** Opening INPUT FOR THIS TASK block **
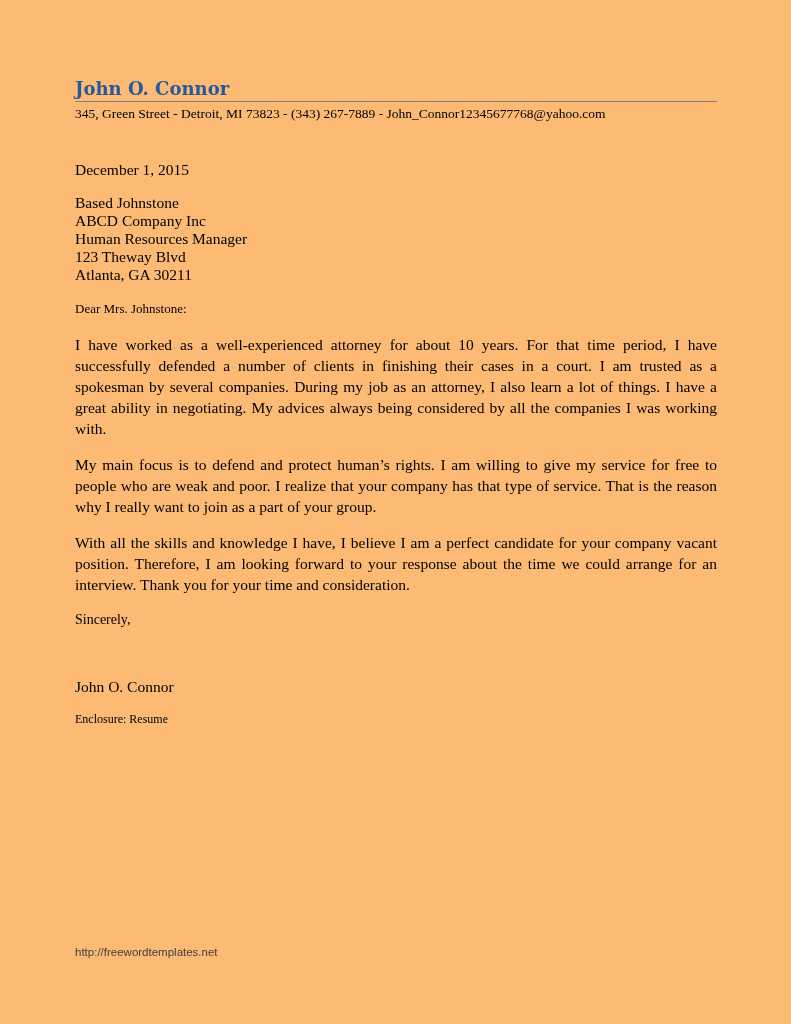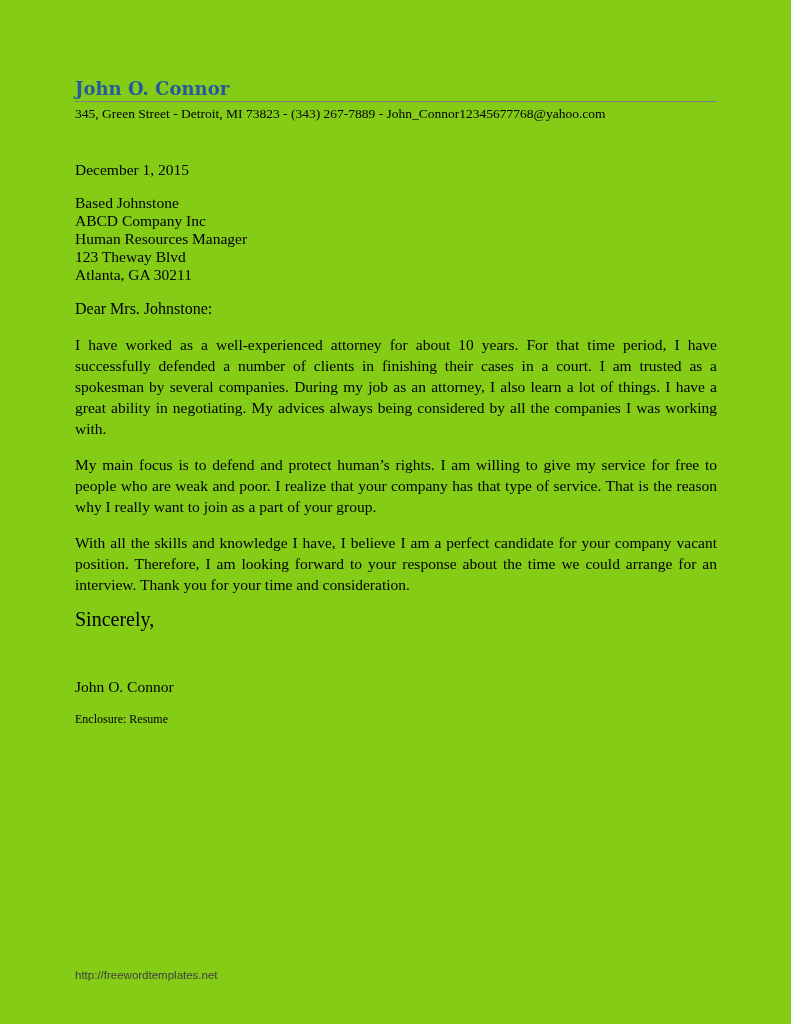--- a/index.html
+++ b/index.html
@@ -9,7 +9,7 @@
     width: 791px;
     height: 1024px;
     margin: 0 auto;
-    background: #84cc16;
+    background: #fdba74;
     padding: 78px 74px 0 75px;
     font-family: "Liberation Serif", serif;
     color: #000000;

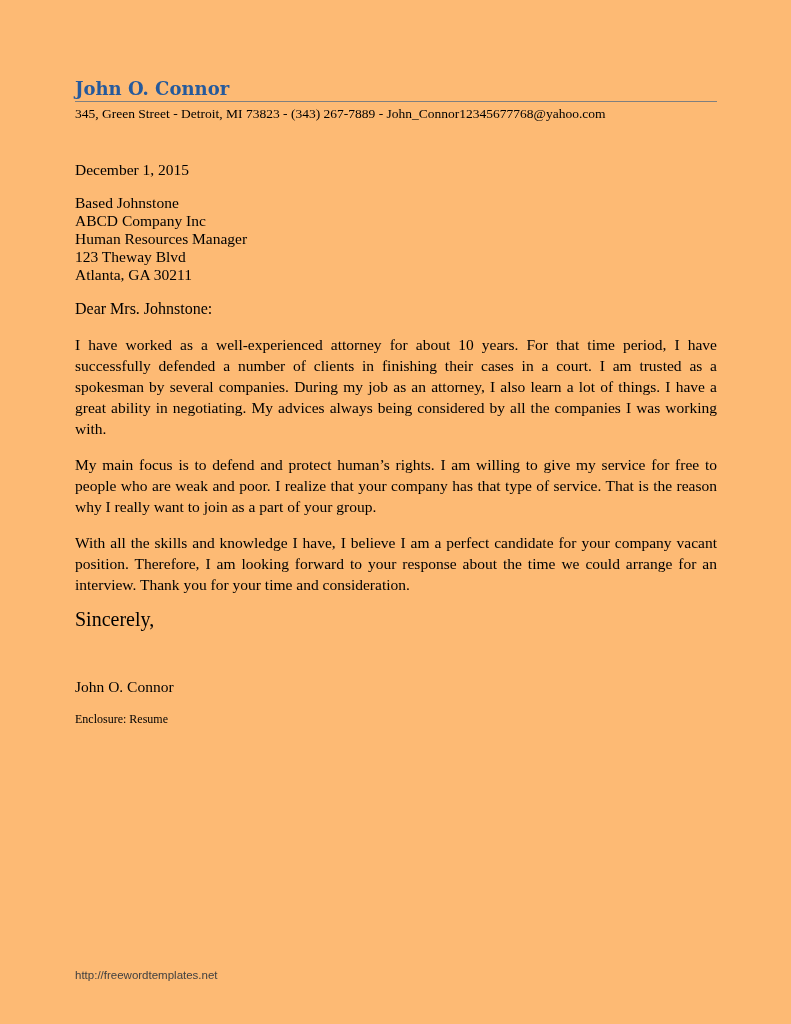--- a/index.html
+++ b/index.html
@@ -47,7 +47,7 @@
   }
   .salutation {
     margin-top: 14px;
-    font-size: 16px;
+    font-size: 13px;
     line-height: 21px;
   }
   .body-paragraph {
** Closing INPUT FOR THIS TASK block **
_WRITTEN TASK_
The finished answer is an exact repetition of the listing, with every picture removed.

_EXERCISE SOLUTION_
--- a/index.html
+++ b/index.html
@@ -9,7 +9,7 @@
     width: 791px;
     height: 1024px;
     margin: 0 auto;
-    background: #84cc16;
+    background: #fdba74;
     padding: 78px 74px 0 75px;
     font-family: "Liberation Serif", serif;
     color: #000000;

--- a/index.html
+++ b/index.html
@@ -47,7 +47,7 @@
   }
   .salutation {
     margin-top: 14px;
-    font-size: 16px;
+    font-size: 13px;
     line-height: 21px;
   }
   .body-paragraph {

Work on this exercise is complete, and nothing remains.